*EXERCISE DETAILS:* Print each entry verbatim.

*MATERIAL FOR THE TASK:*

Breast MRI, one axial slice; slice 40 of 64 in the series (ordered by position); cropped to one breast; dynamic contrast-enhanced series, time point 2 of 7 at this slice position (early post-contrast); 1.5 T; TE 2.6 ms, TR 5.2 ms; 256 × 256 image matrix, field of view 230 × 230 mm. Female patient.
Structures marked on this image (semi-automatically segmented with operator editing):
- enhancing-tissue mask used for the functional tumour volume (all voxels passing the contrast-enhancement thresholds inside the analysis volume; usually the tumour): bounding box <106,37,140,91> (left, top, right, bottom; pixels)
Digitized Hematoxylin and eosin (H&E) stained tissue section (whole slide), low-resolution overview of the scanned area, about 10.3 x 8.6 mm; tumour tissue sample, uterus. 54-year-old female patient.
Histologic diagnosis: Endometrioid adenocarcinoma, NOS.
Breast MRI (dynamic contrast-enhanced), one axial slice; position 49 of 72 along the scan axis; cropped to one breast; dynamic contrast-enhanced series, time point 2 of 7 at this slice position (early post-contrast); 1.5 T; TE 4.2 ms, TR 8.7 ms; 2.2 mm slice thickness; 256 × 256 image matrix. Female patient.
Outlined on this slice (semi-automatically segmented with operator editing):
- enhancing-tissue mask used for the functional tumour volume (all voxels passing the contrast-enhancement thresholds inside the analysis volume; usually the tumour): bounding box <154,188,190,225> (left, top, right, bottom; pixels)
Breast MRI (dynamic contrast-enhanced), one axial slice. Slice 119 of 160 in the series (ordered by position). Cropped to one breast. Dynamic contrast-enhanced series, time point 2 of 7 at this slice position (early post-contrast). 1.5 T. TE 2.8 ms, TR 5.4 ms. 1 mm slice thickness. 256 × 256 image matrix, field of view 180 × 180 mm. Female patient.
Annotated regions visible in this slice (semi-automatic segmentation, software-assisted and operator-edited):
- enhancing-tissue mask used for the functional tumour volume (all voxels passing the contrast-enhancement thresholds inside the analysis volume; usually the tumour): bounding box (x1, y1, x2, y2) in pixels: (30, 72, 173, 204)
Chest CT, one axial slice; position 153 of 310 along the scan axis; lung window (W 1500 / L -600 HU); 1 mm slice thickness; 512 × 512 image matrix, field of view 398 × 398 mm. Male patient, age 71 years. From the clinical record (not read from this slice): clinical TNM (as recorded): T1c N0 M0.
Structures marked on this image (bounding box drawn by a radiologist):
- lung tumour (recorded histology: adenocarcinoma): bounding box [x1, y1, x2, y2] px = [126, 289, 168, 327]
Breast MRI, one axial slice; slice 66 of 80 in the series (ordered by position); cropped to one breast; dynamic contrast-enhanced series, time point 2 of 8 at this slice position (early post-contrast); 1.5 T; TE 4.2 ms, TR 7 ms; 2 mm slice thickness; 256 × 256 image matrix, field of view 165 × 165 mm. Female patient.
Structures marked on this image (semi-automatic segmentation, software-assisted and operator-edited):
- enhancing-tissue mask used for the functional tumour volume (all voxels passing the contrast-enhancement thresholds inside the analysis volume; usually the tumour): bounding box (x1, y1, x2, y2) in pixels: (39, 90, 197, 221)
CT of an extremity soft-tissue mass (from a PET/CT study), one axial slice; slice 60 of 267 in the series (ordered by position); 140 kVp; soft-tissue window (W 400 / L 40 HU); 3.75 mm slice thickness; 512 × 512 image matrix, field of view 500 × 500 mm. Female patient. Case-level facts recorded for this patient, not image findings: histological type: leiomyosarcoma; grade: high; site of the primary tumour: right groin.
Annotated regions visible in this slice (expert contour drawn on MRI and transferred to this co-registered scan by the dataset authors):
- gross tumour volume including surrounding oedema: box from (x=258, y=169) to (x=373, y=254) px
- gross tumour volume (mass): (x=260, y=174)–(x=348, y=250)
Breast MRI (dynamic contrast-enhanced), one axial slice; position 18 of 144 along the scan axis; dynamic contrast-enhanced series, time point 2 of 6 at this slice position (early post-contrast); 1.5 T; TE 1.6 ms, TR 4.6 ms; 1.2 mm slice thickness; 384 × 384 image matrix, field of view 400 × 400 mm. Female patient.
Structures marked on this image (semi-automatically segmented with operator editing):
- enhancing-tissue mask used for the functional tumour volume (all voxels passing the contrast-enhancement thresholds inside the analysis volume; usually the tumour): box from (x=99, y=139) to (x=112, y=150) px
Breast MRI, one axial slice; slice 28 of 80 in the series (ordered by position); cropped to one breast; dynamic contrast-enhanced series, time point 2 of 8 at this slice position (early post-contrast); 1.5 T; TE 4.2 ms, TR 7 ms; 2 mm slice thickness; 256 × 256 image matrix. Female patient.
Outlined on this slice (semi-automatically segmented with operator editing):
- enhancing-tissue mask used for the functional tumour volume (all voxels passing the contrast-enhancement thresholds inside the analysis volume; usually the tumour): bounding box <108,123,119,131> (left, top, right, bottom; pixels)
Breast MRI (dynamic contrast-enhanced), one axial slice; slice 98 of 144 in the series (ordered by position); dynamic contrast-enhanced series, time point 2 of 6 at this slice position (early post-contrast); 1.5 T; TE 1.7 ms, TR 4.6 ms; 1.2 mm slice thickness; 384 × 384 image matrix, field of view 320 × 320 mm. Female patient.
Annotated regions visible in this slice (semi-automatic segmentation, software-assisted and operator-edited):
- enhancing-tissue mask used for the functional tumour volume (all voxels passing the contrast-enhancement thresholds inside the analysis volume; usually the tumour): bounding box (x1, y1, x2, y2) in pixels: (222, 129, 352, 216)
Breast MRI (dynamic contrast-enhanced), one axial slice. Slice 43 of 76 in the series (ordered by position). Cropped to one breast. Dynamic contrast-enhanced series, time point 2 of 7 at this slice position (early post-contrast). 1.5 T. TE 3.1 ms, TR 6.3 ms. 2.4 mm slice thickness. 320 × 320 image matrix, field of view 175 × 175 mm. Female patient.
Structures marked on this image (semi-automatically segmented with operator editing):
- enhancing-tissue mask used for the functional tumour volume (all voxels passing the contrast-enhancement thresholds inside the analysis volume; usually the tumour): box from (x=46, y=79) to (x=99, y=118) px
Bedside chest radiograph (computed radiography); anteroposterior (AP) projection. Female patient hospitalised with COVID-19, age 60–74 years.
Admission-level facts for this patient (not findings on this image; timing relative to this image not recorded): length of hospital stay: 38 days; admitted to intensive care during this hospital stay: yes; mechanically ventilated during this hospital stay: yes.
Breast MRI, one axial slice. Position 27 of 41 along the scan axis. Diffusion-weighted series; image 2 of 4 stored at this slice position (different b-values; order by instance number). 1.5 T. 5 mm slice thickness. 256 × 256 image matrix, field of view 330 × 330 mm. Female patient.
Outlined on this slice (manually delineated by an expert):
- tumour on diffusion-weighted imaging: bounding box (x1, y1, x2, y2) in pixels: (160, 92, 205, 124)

*RESULT FOR THIS EXERCISE:*
Breast MRI, one axial slice; slice 40 of 64 in the series (ordered by position); cropped to one breast; dynamic contrast-enhanced series, time point 2 of 7 at this slice position (early post-contrast); 1.5 T; TE 2.6 ms, TR 5.2 ms; 256 × 256 image matrix, field of view 230 × 230 mm. Female patient.
Structures marked on this image (semi-automatically segmented with operator editing):
- enhancing-tissue mask used for the functional tumour volume (all voxels passing the contrast-enhancement thresholds inside the analysis volume; usually the tumour): bounding box <106,37,140,91> (left, top, right, bottom; pixels)
Digitized Hematoxylin and eosin (H&E) stained tissue section (whole slide), low-resolution overview of the scanned area, about 10.3 x 8.6 mm; tumour tissue sample, uterus. 54-year-old female patient.
Histologic diagnosis: Endometrioid adenocarcinoma, NOS.
Breast MRI (dynamic contrast-enhanced), one axial slice; position 49 of 72 along the scan axis; cropped to one breast; dynamic contrast-enhanced series, time point 2 of 7 at this slice position (early post-contrast); 1.5 T; TE 4.2 ms, TR 8.7 ms; 2.2 mm slice thickness; 256 × 256 image matrix. Female patient.
Outlined on this slice (semi-automatically segmented with operator editing):
- enhancing-tissue mask used for the functional tumour volume (all voxels passing the contrast-enhancement thresholds inside the analysis volume; usually the tumour): bounding box <154,188,190,225> (left, top, right, bottom; pixels)
Breast MRI (dynamic contrast-enhanced), one axial slice. Slice 119 of 160 in the series (ordered by position). Cropped to one breast. Dynamic contrast-enhanced series, time point 2 of 7 at this slice position (early post-contrast). 1.5 T. TE 2.8 ms, TR 5.4 ms. 1 mm slice thickness. 256 × 256 image matrix, field of view 180 × 180 mm. Female patient.
Annotated regions visible in this slice (semi-automatic segmentation, software-assisted and operator-edited):
- enhancing-tissue mask used for the functional tumour volume (all voxels passing the contrast-enhancement thresholds inside the analysis volume; usually the tumour): bounding box (x1, y1, x2, y2) in pixels: (30, 72, 173, 204)
Chest CT, one axial slice; position 153 of 310 along the scan axis; lung window (W 1500 / L -600 HU); 1 mm slice thickness; 512 × 512 image matrix, field of view 398 × 398 mm. Male patient, age 71 years. From the clinical record (not read from this slice): clinical TNM (as recorded): T1c N0 M0.
Structures marked on this image (bounding box drawn by a radiologist):
- lung tumour (recorded histology: adenocarcinoma): bounding box [x1, y1, x2, y2] px = [126, 289, 168, 327]
Breast MRI, one axial slice; slice 66 of 80 in the series (ordered by position); cropped to one breast; dynamic contrast-enhanced series, time point 2 of 8 at this slice position (early post-contrast); 1.5 T; TE 4.2 ms, TR 7 ms; 2 mm slice thickness; 256 × 256 image matrix, field of view 165 × 165 mm. Female patient.
Structures marked on this image (semi-automatic segmentation, software-assisted and operator-edited):
- enhancing-tissue mask used for the functional tumour volume (all voxels passing the contrast-enhancement thresholds inside the analysis volume; usually the tumour): bounding box (x1, y1, x2, y2) in pixels: (39, 90, 197, 221)
CT of an extremity soft-tissue mass (from a PET/CT study), one axial slice; slice 60 of 267 in the series (ordered by position); 140 kVp; soft-tissue window (W 400 / L 40 HU); 3.75 mm slice thickness; 512 × 512 image matrix, field of view 500 × 500 mm. Female patient. Case-level facts recorded for this patient, not image findings: histological type: leiomyosarcoma; grade: high; site of the primary tumour: right groin.
Annotated regions visible in this slice (expert contour drawn on MRI and transferred to this co-registered scan by the dataset authors):
- gross tumour volume including surrounding oedema: box from (x=258, y=169) to (x=373, y=254) px
- gross tumour volume (mass): (x=260, y=174)–(x=348, y=250)
Breast MRI (dynamic contrast-enhanced), one axial slice; position 18 of 144 along the scan axis; dynamic contrast-enhanced series, time point 2 of 6 at this slice position (early post-contrast); 1.5 T; TE 1.6 ms, TR 4.6 ms; 1.2 mm slice thickness; 384 × 384 image matrix, field of view 400 × 400 mm. Female patient.
Structures marked on this image (semi-automatically segmented with operator editing):
- enhancing-tissue mask used for the functional tumour volume (all voxels passing the contrast-enhancement thresholds inside the analysis volume; usually the tumour): box from (x=99, y=139) to (x=112, y=150) px
Breast MRI, one axial slice; slice 28 of 80 in the series (ordered by position); cropped to one breast; dynamic contrast-enhanced series, time point 2 of 8 at this slice position (early post-contrast); 1.5 T; TE 4.2 ms, TR 7 ms; 2 mm slice thickness; 256 × 256 image matrix. Female patient.
Outlined on this slice (semi-automatically segmented with operator editing):
- enhancing-tissue mask used for the functional tumour volume (all voxels passing the contrast-enhancement thresholds inside the analysis volume; usually the tumour): bounding box <108,123,119,131> (left, top, right, bottom; pixels)
Breast MRI (dynamic contrast-enhanced), one axial slice; slice 98 of 144 in the series (ordered by position); dynamic contrast-enhanced series, time point 2 of 6 at this slice position (early post-contrast); 1.5 T; TE 1.7 ms, TR 4.6 ms; 1.2 mm slice thickness; 384 × 384 image matrix, field of view 320 × 320 mm. Female patient.
Annotated regions visible in this slice (semi-automatic segmentation, software-assisted and operator-edited):
- enhancing-tissue mask used for the functional tumour volume (all voxels passing the contrast-enhancement thresholds inside the analysis volume; usually the tumour): bounding box (x1, y1, x2, y2) in pixels: (222, 129, 352, 216)
Breast MRI (dynamic contrast-enhanced), one axial slice. Slice 43 of 76 in the series (ordered by position). Cropped to one breast. Dynamic contrast-enhanced series, time point 2 of 7 at this slice position (early post-contrast). 1.5 T. TE 3.1 ms, TR 6.3 ms. 2.4 mm slice thickness. 320 × 320 image matrix, field of view 175 × 175 mm. Female patient.
Structures marked on this image (semi-automatically segmented with operator editing):
- enhancing-tissue mask used for the functional tumour volume (all voxels passing the contrast-enhancement thresholds inside the analysis volume; usually the tumour): box from (x=46, y=79) to (x=99, y=118) px
Bedside chest radiograph (computed radiography); anteroposterior (AP) projection. Female patient hospitalised with COVID-19, age 60–74 years.
Admission-level facts for this patient (not findings on this image; timing relative to this image not recorded): length of hospital stay: 38 days; admitted to intensive care during this hospital stay: yes; mechanically ventilated during this hospital stay: yes.
Breast MRI, one axial slice. Position 27 of 41 along the scan axis. Diffusion-weighted series; image 2 of 4 stored at this slice position (different b-values; order by instance number). 1.5 T. 5 mm slice thickness. 256 × 256 image matrix, field of view 330 × 330 mm. Female patient.
Outlined on this slice (manually delineated by an expert):
- tumour on diffusion-weighted imaging: bounding box (x1, y1, x2, y2) in pixels: (160, 92, 205, 124)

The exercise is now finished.